To educate our readers and avoid being redundant, we're creating a series of "explainer" posts on the topics we refer to a lot. This is one of them.

Here's what we’ve learned through research and interviews about childhood trauma. When we learn something new, we'll update this post. 

What is childhood trauma, anyway? 

It is not about kids being overly sensitive. Trauma is a kid's response to a horrible event.

Events like: 

  • Violence 
  • Child abuse or neglect
  • Bullying
  • Foster care
  • Natural disaster

Any event which a kid perceives as being awful, threatening, and disturbing can leave a lasting impression on their life, brain, and body. Those effects can last through adulthood. But kids who experience trauma aren't doomed, we promise. More on that later. 
1. Academically, socially, behaviorally, physically, emotionally – you name it, trauma impacts it

Kids may express trauma by acting out, having nightmares, demanding extra attention, or acting as though they’re living in fear.

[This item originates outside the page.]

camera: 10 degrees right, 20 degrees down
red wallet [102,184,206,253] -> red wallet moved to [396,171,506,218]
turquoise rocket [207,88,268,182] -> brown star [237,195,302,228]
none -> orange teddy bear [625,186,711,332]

How it impacts the brain: Experiencing trauma is so harmful to kids that it can actually hinder their brain development. It creates lasting changes to brain structures like the amygdala, hippocampus, and prefrontal cortex. Enduring traumatic stress can even impact kids’ memory, making it more difficult to recall certain short-term memories. 

How it impacts the body: Stress is biologically associated with higher levels of cortisol and norepinephrine, two hormones involved in the body's "fight or flight" response. The body's stress response is actually a good thing, as it helps us survive when threatened. But it's harmful for kids who are activating it all the time. This could happen, for example, when a child lives with an abusive parent.  

2. Childhood trauma doesn't discriminate

Trauma can happen to anyone, but kids living in poverty and in high-crime neighborhoods are more susceptible.  

3. There’s no cure for trauma, but there is a way to measure it and treat it 

We can measure trauma through the ACES test (Adverse Childhood Experiences Study) It's a long-running, very large study with over 17,000 participants.You can find out your ACES score here. And if a person does have a high ACES score, what should be done about it?

Early intervention is the key to helping kids bounce back from trauma. Interventions could be something large scale like creating trauma-sensitive school environments. Or something individual, like going to therapy, and mindfulness-based practices. One of the most innovative organizations working to help children overcome trauma is located right here in Michigan: The Children's Trauma Assessment Center at Western Michigan University. 

Many traumatized kids aren’t getting the help and support they need. Many professionals still don’t understand the role trauma can play in child development and trauma is still often incorrectly diagnosed as mental illness, behavior problems, or disabilities.  

4. Trauma can forever change a kid's life, brain, and body

If left untreated, adults who survived childhood trauma are more likely to struggle with substance abuse and mental health issues. Childhood adversity can even turn kids into physically sick adults.

Trauma can also impact a kid's ability tohave healthy adult relationships and experience intimacy, leading to a whole host of other problems like intimate partner violence and unplanned pregnancies.

5. If you've gone through trauma, you're not doomed

Despite the odds against them, many folks who survived a traumatic childhood grow up to be strong, successful adults. By overcoming trauma, kids develop a sense of resilience and character.